В Англии XVIII века тоже пытались совсем выкинуть Гомера из числа литературных поэтов в разряд «естественных поэтов», авторов-певцов средневековых английских баллад, на манер созданной Макферсоном фикции кельтского сказителя Оссиана, песни которого якобы пережили тоже столетия в чисто устных традициях бардов.

В Германии в 1795 г. вышло в печати знаменитое «Введение к Гомеру» Фридриха Августа Вольфа, и с тех пор «проблема Гомера» во всем мире не переставала существовать. Гомер то растворяется как индивидуальность, исчезая в совокупности певцов, а единство самих гомеровских поэм трактуется как единство саги «творящего народа», по выражению Фридриха Шлегеля, молодого вождя романтизма. То Гомер снова воскресает, как слепой, но подлинный и самобытный «творец» поэм из народных сказаний, легенд, мифов и песен. Противоположность взглядов до сих пор не только не сгладилась, но, наоборот, настолько иногда обостряется, что некоторые толстые журналы уже отказываются печатать суждения по гомеровскому вопросу, который почитается исчерпанным и безнадежным, подобно квадратуре круга, трем секциям угла и perpetuum mobile.

Для потомков сохраняется не столько имя и облик творца, сколько само творение. Например, Виламовиц, один из исследователей «проблемы Гомера», считал, что-«имя – звук пустой» (Schall und Ranch), и если не все следы его телесного существования сметены, это не может быть поставлено ему в укор. Также и в науке значима лишь истина, которая добыта: она укрепляется и остается, а гот, кто ее достиг, рано или поздно станет безразличен. «Пусть для нас станет ясным, — пишет Виламовиц, — что в Гомере как человеке для нас заключается вовсе немного. Нам важна „Илиада", поскольку поэт ее дал что-либо индивидуальное в своих стихах».

Конечно, не создай Гомер «Илиады», его имя не пережило бы его самого и забылось бы тотчас. Но, читая его творения и размышляя над ними, непроизвольно рисуешь себе живой, одухотворенный образ великого слепого старца-рапсода таким, каким античные скульпторы создали его, может быть, тоже в своем воображении.
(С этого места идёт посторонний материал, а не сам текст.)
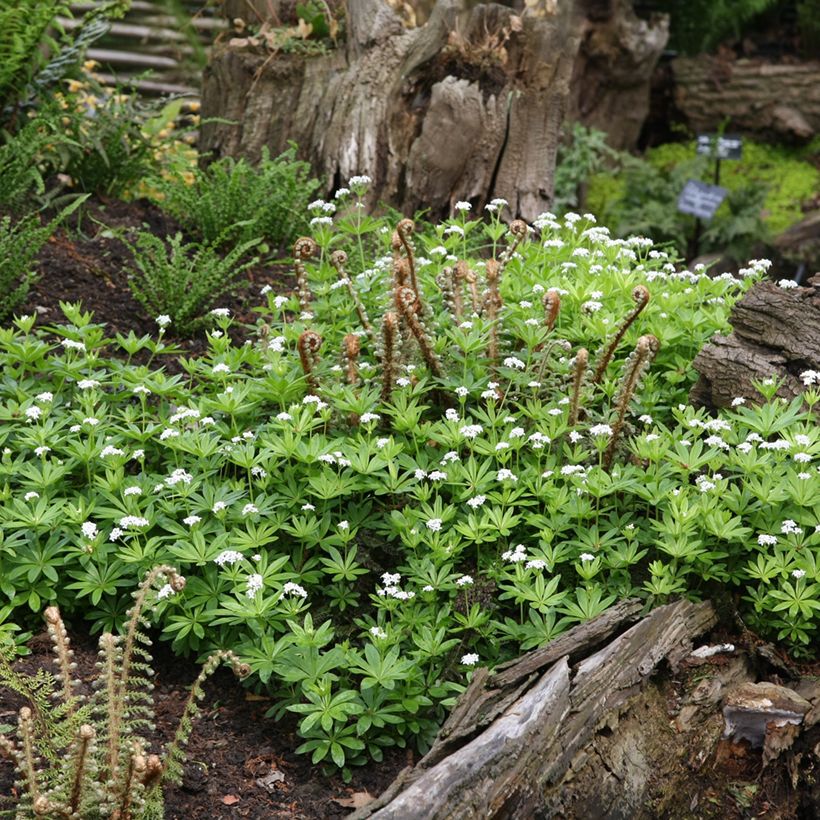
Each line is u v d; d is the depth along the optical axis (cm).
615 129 1130
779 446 362
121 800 275
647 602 353
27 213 576
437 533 358
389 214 629
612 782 308
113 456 373
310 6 688
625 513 383
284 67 680
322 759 324
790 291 424
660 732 324
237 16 712
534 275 488
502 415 391
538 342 423
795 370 413
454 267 446
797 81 1158
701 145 1002
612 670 321
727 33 1217
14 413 397
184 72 876
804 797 327
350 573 356
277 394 399
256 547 361
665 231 1010
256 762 322
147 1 937
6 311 488
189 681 348
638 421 429
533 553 364
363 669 322
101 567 353
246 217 601
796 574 341
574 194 1024
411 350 420
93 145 615
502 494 375
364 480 375
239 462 371
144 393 400
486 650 349
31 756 267
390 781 320
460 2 700
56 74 634
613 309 463
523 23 665
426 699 326
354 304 459
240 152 681
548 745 298
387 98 655
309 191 615
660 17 1115
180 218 617
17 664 334
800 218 1061
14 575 349
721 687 338
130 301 533
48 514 355
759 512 365
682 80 1180
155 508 373
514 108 656
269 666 324
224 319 456
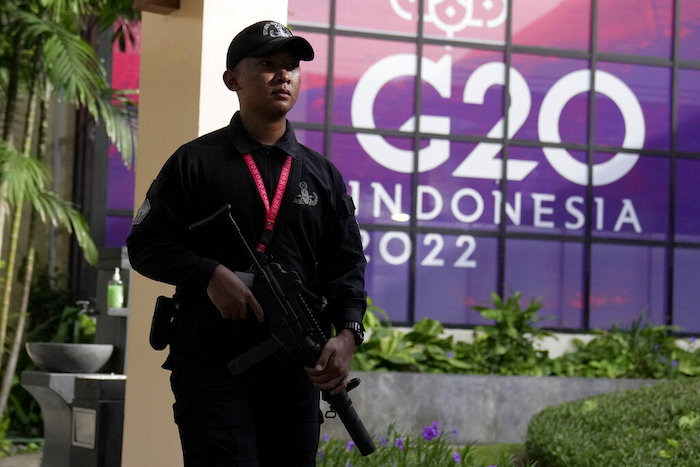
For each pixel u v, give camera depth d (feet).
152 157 17.51
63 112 40.88
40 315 38.42
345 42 40.06
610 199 41.68
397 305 39.78
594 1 41.81
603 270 41.42
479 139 40.78
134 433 17.24
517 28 41.39
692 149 42.42
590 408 26.50
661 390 27.07
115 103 35.19
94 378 22.35
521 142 41.11
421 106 40.45
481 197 40.70
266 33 10.00
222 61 16.24
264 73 10.03
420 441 20.45
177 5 16.92
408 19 40.52
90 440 21.72
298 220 10.18
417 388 34.83
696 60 42.57
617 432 23.45
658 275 41.86
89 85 32.22
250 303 9.63
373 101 40.11
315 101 39.70
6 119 33.27
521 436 35.19
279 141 10.31
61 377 24.27
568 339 40.50
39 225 40.32
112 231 38.81
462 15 40.96
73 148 40.88
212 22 16.16
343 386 10.07
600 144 41.75
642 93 42.16
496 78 41.11
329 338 10.46
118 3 31.50
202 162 10.08
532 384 35.81
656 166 42.09
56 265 40.22
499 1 41.27
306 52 10.09
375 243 39.78
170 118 16.97
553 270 41.01
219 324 9.93
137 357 17.35
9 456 31.86
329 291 10.58
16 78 33.30
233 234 9.97
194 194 10.06
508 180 40.96
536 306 38.45
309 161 10.48
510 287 40.65
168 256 9.76
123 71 39.55
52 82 29.04
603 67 41.88
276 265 9.85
Как нельзя читать «Divina Comedia» без того, чтобы тотчас не воскресли образы Данте в лавровом венке и нежной Беатриче, как невольно видишь умную гордую голову Гете, перелистывая «Фауста», так размышления и над научными открытиями постоянно вызывают образы их авторов и творцов. Можно ли думать об антисептике, не воскрешая живого облика Листера? Как можно забыть про львиную голову Менделеева, глядя на таблицу периодической системы элементов? Какой бы из артериальных стволов ни искать, ориентируясь по ходу фасций, вечно в памяти встает портрет молодого Пирогова дерптского периода.